Across the water the sound of a second champagne bottle opening bounded to them.

‘The real question,’ said Shaw, ‘is what did you tell Ian.’

Shaw smiled and took one of the wooden chairs. Out in the channel a water rat surfaced and swam towards the open sea, leaving a perfect V-shaped wake.

‘Because that was part two of the plan — the part Alby didn’t know about. Before they got to Alby’s rat poison at the Shipwrights’ Hall you needed to make sure they each had a dose of mercury in their bloodstream. Just a bit — nothing fatal. Again, a non-lethal dose. And they got that, I’d guess, at lunch on Tuesday at the Flask. A lunch Ian cooked. Angry, bitter, Ian. Three daily specials: grilled salmon with bubble and squeak and winter vegetables. And here I’m guessing again. I don’t think Ian knew the two halves of the plan, did he? You asked him to trust you, just like you’d asked Alby.

‘It’s the ultimate toxic synergy: aluminium and mercury. Individually slow acting and non-lethal, but put them together and the result is guaranteed. It’s a textbook study: give a hundred rats a dose of aluminium and on average one will die; give a hundred rats a dose of mercury and on average one will die; give a hundred rats a dose of both and they’ll all die. Every time.’

Valentine lit a Silk Cut, absorbed by Shaw’s account.

Bea turned towards them, a hand finding the wooden shelf on the low balcony wall without looking, an action of familiarity which reminded Shaw of Lizzie Murray reaching for the fruit-machine switch behind the bar of the Flask.

An ice bucket stood in the corner, and she walked to it now and refilled the glass of wine.

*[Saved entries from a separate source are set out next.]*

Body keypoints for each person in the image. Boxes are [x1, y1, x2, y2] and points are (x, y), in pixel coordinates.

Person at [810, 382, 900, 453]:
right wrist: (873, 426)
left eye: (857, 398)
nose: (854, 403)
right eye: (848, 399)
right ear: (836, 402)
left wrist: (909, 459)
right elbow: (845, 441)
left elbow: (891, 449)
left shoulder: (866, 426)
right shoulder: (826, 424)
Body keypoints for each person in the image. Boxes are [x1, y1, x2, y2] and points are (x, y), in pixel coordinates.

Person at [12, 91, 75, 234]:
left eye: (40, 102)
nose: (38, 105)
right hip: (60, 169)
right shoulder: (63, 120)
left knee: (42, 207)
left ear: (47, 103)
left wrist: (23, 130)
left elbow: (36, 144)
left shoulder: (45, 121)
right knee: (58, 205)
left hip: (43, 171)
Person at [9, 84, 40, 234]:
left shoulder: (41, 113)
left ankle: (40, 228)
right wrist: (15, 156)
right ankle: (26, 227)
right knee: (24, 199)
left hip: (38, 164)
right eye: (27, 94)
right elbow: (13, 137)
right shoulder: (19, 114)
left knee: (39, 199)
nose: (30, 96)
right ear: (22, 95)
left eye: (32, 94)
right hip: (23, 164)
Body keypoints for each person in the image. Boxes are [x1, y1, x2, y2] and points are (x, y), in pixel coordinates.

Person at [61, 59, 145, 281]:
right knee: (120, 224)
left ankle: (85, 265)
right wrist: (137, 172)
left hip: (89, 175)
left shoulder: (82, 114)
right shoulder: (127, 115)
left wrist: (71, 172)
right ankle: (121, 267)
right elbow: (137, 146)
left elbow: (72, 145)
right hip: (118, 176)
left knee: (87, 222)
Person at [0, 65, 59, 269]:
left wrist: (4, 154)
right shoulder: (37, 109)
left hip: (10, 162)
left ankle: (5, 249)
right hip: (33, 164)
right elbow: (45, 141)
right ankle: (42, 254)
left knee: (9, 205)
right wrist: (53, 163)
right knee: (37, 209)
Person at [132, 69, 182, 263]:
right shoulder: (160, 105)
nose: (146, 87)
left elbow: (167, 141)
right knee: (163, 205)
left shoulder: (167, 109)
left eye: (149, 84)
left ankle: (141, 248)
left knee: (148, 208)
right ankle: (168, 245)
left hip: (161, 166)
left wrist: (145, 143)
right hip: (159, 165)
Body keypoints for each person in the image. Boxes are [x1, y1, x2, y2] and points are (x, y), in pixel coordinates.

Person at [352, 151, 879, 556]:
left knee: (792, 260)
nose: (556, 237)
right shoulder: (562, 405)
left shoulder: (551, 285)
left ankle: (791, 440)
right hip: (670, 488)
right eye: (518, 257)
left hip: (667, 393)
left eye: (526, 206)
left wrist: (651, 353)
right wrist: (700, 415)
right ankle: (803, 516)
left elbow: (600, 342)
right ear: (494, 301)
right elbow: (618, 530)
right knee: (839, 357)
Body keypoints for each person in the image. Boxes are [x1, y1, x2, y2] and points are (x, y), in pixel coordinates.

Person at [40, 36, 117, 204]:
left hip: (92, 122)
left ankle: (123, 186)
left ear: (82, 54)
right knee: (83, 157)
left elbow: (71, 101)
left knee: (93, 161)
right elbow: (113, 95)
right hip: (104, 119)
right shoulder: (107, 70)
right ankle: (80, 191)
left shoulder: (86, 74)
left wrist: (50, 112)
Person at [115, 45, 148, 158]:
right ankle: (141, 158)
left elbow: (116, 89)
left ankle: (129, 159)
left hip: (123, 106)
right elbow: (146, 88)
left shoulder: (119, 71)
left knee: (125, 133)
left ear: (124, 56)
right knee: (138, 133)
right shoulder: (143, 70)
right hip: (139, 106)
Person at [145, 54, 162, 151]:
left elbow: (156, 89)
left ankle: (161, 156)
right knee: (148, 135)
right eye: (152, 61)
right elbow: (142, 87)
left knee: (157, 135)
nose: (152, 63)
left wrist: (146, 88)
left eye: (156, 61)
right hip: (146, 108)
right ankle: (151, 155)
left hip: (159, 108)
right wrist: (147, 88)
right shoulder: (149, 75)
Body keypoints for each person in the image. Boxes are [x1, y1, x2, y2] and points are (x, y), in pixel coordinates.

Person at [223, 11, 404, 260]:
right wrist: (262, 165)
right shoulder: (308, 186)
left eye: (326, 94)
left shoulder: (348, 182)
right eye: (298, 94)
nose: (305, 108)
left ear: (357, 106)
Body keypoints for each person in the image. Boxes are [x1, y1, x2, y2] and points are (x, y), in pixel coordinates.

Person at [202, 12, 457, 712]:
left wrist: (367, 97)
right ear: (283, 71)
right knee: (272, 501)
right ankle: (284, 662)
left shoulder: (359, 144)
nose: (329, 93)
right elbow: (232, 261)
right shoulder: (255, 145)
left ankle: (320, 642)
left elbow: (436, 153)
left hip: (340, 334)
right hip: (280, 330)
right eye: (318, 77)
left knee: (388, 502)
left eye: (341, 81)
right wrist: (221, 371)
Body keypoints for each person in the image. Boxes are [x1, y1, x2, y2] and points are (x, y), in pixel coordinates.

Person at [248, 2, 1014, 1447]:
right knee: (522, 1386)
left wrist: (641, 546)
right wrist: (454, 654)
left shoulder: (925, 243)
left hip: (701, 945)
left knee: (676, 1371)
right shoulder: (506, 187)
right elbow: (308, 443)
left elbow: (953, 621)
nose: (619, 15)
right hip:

‘I like it cold,’ she said. ‘Icy.’

She stared Shaw in his blind eye.

‘I’m not sure you have a single item of evidence to support this fanciful scenario,’ she said. But her age betrayed her: the wine glass rocking as the tendons in her arm failed to smoothly elevate it to her lips.

‘You have three problems,’ said Shaw. ‘Alby is happy to confess to his side of the plan — although I will concede that he’ll never implicate you directly, as he is actually pretty keen to spend the rest of his life in a secure cell at Lincoln. I just wonder how coherent his testimony would be under cross-examination. Especially as his sabotage was carried out before the discovery of Pat Garrison’s bones was made public, and he admits to seeing you only hours before he laced the cans. Second, I think Freddie Fletcher fell ill during his lunch at the Flask. I think the mercury was in the salmon — he started feeling nauseous before he’d finished, so he used the foil from his sweetcorn cob to wrap up the fish. It’s a generation thing: waste not, want not. He wouldn’t have suspected the meal he was currently eating. Probably blamed it on a dodgy curry the night before. It’s in his fridge, the salmon. Well, it was in his fridge — it’s in our forensic lab now. Where we will also be spending some of our budget on a more thorough examination of the stomach contents of Fletcher and Venn. We’ll find the mercury, although I suspect the amounts will be truly microscopic. Because that’s the dreadful beauty of toxic synergy — the traces of the two poisons can be almost undetectable, especially if you’re not looking for them.

‘And third, and most importantly, Fletcher, Venn and Murray didn’t kill your son.’

She shook her head and tried a laugh, but it died in her throat.

‘How do we know this? Well, initially we ignored several pieces of evidence which didn’t fit the scenario painted by Kath Robinson — a story, by the way, which I’m sure was genuine in outline.’